咄嗟に『少女がこのような表情をした理由』が自分の後ろの光景にあるのではないかと疑い、確認する。が、原因になるような光景は見当たらない。
走り出した少女。そのあまりの勢いに『先の子供達の様に自身の身体を透過して後ろへ抜けるのではないか?』と考えてしまう。
が、次の瞬間、身体に感じた紛れもない衝撃。
「……へ?」
口から出た情けない悲鳴。突進するかの如き勢いで少女に抱き着かれ、たまらず転倒してしまう。けど、少女はそれでも離れようとしない。
混乱する思考。自分は彼女を知らず、このような行動を取らせる理由を持たない。
「響生! よかった…… 良かったよ…… 響生! もう逢えないんじゃないかって…… 思ったよ……」
嗚咽交じりの少女の掠れた声が聞こえた。
――彼女は俺を知っている……?
密着した身体から伝わる彼女の体温と鼓動。それに感じた違和感。そして何よりも話し方や仕草が自身の記憶を直撃する。
――まさか…… けど、そんな事が――
有り得るのか。
容姿も声すらも自分の知る人物とは異なる。
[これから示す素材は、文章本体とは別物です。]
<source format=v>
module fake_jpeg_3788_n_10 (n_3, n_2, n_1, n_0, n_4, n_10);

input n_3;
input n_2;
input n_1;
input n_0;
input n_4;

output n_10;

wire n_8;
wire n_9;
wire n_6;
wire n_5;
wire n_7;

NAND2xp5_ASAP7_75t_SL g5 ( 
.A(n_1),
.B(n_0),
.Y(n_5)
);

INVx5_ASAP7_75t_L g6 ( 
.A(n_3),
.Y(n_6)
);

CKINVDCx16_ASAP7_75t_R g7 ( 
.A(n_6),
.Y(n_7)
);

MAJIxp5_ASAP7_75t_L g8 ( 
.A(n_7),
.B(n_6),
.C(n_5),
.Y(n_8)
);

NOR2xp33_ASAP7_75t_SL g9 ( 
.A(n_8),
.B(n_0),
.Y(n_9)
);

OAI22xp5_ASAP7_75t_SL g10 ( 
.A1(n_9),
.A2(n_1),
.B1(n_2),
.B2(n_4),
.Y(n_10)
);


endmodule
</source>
それでも彼女から伝わる全てが、その有り得ない結論へと向かわせる。
――ア、アイ…… なのか?――
漏れてしまった思考に反応して、肩へと埋められた彼女の額が動く。間違いなく頷いたと感じた。その瞬間に心に広がっていく表現のしようの無い感情。
行き場を失い、宙に浮いていた両手が無意識に動き、彼女の背を受け止めた。
「随分心配させたな…… 悪かった」
自然と口から出た言葉。彼女の背に回した腕の力が増す。
が、途端に別方向から感じた殺意にも似た何か。視界ではいつの間にか立ち上がった美玲が自分を見下ろしていた。
その深紅の瞳が冷たい輝きを宿して僅かに細められる。何故か口元は引き攣っているように見えた。
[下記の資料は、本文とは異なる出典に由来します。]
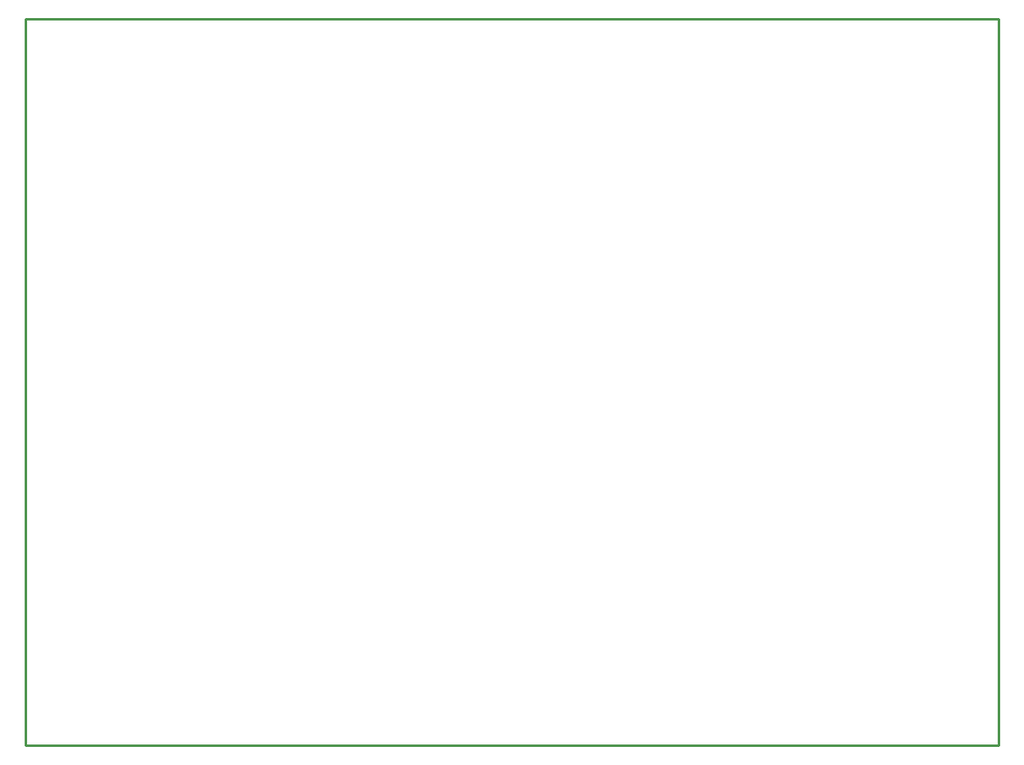
<source format=gbr>
G04 start of page 4 for group 6 idx 6 *
G04 Title: (unknown), outline *
G04 Creator: pcb 20140316 *
G04 CreationDate: Ne 28. leden 2018, 18:47:39 GMT UTC *
G04 For: mario *
G04 Format: Gerber/RS-274X *
G04 PCB-Dimensions (mil): 3976.38 2992.13 *
G04 PCB-Coordinate-Origin: lower left *
%MOIN*%
%FSLAX25Y25*%
%LNOUTLINE*%
%ADD47C,0.0100*%
G54D47*X395000Y4213D02*X375000D01*
X395000D02*Y24213D01*
Y4213D02*X0D01*
Y299213D01*
X395000D01*
Y4213D01*
M02*

</source>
「響生。これはいったいどういう事か。返答次第では、貴様が守ると約束した『私の誇り』とやらが著しく傷つくのだが?」
美玲の言葉の意味が全く分からない。けど、威圧感を増したその瞳に思わず背筋を冷たい物が駆け上がる。
「あ、いや…… これは感動の再会と言うやつで……」
美玲の片眉が僅かに上がった。
「ほう? 随分と色んな所に意外な知り合いがいるのだな貴様は」
『色んな所にいる意外な知り合い』と言う言葉に咄嗟に連想されたヒロと伊織。それによって紡ぎ出された言葉。
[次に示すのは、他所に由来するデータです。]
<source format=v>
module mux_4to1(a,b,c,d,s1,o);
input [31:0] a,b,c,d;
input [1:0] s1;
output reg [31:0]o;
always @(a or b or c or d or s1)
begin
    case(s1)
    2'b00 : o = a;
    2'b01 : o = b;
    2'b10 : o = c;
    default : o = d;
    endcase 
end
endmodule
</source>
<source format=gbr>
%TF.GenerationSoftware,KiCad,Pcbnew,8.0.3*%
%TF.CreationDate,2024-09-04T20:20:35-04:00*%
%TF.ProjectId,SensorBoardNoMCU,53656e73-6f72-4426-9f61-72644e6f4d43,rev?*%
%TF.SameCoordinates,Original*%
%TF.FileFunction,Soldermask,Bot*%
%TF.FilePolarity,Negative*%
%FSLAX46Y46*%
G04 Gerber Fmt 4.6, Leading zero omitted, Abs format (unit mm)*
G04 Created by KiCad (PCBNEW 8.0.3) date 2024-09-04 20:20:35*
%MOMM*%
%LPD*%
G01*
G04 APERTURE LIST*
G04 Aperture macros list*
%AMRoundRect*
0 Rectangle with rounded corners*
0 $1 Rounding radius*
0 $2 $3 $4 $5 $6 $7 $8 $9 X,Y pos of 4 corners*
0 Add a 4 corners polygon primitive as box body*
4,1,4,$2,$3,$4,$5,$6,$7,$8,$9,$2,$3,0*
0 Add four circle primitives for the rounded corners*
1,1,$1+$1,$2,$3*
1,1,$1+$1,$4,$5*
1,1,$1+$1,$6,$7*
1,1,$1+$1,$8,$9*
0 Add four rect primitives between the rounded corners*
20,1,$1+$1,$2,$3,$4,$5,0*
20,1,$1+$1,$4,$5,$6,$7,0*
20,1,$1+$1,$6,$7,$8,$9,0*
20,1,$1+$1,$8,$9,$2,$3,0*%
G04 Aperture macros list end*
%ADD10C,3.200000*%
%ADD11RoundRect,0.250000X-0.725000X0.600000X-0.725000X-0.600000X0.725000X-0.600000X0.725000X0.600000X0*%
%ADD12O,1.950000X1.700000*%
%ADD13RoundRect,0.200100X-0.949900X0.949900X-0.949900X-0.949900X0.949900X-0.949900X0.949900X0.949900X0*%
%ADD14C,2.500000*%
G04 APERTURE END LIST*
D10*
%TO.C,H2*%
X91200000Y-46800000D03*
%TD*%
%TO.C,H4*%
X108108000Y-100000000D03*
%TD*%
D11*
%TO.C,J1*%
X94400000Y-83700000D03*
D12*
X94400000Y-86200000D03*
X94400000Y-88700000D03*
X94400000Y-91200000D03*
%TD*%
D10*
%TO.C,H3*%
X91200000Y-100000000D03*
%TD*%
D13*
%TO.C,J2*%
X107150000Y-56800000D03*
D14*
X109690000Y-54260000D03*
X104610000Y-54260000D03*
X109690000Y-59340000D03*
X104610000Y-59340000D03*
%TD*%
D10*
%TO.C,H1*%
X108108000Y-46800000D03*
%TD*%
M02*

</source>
「そりゃぁ、前は地上で普通に過ごしてたし、それなりに知り合いが……」
深紅の瞳が更に細められる。そして彼女の拳がワナワナと震えだした。
「ちょっ! 待てっ! 怒ってるのか!?」
「何故怒る必要がある? 私は怒ってなどいない。決してな」
言葉に反して引き絞られて行く彼女の拳。
「うわぁっ! 待て、止め! 話せば分かる! 話せば分かるからっ!」
アイが覆いかぶさってるせいで自由にならない身体。彼女の背の向こう側で両腕が、あまりに空しくバタバタと動く。
「最後の質問だ。彼女は貴様の何だ?」
質問の意味が分からない。けど、『答えない』と言う選択肢は既にないのは明白だ。
「なんだって…… その家族…… みたいな感じ?」
言った瞬間、美玲の表情が激しさの頂点に達した。
「ば、馬鹿者ぉぉぉ!」
叫び声と共に視界いっぱいに広がった美玲の拳。自分の上げた情けない悲鳴に、アイの可愛らしい悲鳴が重なる。
今回も見事に急所を捉えた一撃によって酩酊し始める意識。
――なんのデジャブだこれ…… 何故、こうなった……?――
今宵2度目の疑問も誰にも届くことなく潜在意識の闇の中へと消えるのだった。